Литмир - Электронная Библиотека
Содержание  
A
A

В поездках в Горький обычно принимали участие двое. Часто один — научный сотрудник со стажем и весом, давно знающий Сахарова, а второй — молодой, берущийся на роль научного статиста, способного заполнить паузу более или менее развернутой репликой о современных достижениях науки. Именно в этом последнем качестве я и поехал в первый раз в Горький вместе с Владимиром Яковлевичем Файнбергом в сентябре 1982 г.

Первое, что меня удивило в Горьком, это то, что Андрей Дмитриевич оказался очень неплохо информированным о последних научных новостях. Иногда лучше, чем мы в Москве. У него на столе лежала целая кипа свежих препринтов. Изо всех стран мира институты, библиотеки и отдельные ученые посылали академику Сахарову оттиски последних научных работ. И они доходили. И довольно быстро — часто быстрее, чем аналогичная почта, направленная в ФИАН (в то время «быстро» означало один-два месяца). Помню, Андрей Дмитриевич даже предлагал мне взять в Москву несколько новых препринтов по суперсимметрии, с тем, чтобы вернуть их ему со следующими визитерами.

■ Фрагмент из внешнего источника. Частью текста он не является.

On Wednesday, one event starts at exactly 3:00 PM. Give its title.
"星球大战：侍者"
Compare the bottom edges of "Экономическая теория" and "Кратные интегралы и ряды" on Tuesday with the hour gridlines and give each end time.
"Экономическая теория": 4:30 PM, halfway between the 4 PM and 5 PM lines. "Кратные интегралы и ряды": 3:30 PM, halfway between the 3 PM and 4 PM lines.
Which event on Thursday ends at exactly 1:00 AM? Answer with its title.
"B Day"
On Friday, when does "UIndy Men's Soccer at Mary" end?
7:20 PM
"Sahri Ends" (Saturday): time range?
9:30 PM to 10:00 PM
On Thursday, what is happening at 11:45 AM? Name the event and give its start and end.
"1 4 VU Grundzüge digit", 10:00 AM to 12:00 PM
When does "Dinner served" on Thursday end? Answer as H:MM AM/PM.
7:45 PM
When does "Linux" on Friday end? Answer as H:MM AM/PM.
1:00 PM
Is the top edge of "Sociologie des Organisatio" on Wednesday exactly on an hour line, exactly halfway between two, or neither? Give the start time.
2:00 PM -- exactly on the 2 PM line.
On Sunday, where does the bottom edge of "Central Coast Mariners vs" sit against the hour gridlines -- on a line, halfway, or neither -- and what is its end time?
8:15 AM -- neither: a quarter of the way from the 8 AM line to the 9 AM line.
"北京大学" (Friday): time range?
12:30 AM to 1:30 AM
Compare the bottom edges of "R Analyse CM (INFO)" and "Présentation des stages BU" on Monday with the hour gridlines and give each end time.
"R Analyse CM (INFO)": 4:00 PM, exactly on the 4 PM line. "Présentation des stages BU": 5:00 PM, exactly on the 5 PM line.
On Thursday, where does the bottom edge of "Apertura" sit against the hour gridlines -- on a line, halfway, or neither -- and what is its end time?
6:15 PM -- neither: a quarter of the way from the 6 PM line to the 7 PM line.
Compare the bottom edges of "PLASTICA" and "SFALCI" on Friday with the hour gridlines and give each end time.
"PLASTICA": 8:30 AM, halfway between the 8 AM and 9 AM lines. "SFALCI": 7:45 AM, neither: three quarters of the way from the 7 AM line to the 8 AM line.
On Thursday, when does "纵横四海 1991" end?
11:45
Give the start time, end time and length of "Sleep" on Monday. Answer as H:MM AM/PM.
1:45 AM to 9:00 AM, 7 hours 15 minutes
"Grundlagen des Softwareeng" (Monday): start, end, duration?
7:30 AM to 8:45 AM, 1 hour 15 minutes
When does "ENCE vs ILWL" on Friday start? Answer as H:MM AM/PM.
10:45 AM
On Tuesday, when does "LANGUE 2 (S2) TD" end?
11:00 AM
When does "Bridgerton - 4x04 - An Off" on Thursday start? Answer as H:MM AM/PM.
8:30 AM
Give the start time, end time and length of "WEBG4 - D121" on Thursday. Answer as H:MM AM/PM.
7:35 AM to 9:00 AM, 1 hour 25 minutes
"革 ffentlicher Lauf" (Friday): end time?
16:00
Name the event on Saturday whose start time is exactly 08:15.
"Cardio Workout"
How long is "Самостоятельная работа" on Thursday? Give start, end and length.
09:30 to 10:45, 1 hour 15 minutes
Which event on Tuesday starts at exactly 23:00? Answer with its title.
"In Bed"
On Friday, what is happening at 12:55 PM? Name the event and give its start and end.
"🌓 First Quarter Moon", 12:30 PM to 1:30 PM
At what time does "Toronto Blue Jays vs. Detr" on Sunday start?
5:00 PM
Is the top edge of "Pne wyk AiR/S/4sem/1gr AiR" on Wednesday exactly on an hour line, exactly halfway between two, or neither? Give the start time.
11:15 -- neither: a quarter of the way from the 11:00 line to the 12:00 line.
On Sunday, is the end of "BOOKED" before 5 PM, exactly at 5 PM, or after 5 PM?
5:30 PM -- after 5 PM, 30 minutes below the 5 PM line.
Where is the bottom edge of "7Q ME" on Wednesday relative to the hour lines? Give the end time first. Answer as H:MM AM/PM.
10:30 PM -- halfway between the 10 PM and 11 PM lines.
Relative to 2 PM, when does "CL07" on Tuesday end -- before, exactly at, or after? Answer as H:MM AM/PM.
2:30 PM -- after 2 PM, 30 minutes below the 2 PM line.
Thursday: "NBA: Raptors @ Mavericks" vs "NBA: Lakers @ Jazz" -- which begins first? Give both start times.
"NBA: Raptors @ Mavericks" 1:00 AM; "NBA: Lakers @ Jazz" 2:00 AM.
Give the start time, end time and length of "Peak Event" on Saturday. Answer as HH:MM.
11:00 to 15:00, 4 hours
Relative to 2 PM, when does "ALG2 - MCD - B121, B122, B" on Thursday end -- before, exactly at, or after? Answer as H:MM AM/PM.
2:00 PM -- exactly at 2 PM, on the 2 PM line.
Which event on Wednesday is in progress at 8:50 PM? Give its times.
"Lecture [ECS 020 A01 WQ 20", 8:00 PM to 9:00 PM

И все же препринты — препринтами, а живые научные контакты — нечто совсем иное. Мне кажется, что даже при том весьма ограниченном круге лиц, посещавших Горький, — исключительно сотрудники Теоретического отдела ФИАНа, — Андрею Дмитриевичу удавалось почувствовать, чем дышала наука тех лет — какие идеи входили в моду, какие исчерпали себя, какие имелись надежды и т. д. При этом интерес Андрея Дмитриевича был неизменно серьезным научным интересом, ничего общего не имеющим со светской беседой на научную тему. Он разговаривал лишь о том, что считал действительно важным, всякий раз переводя разговор на интересующую его тему, как только речь заходила о предметах второстепенных. В полной мере проявлялась здесь эта странная смесь мягкости и непреклонной принципиальности, столь характерная для этого человека.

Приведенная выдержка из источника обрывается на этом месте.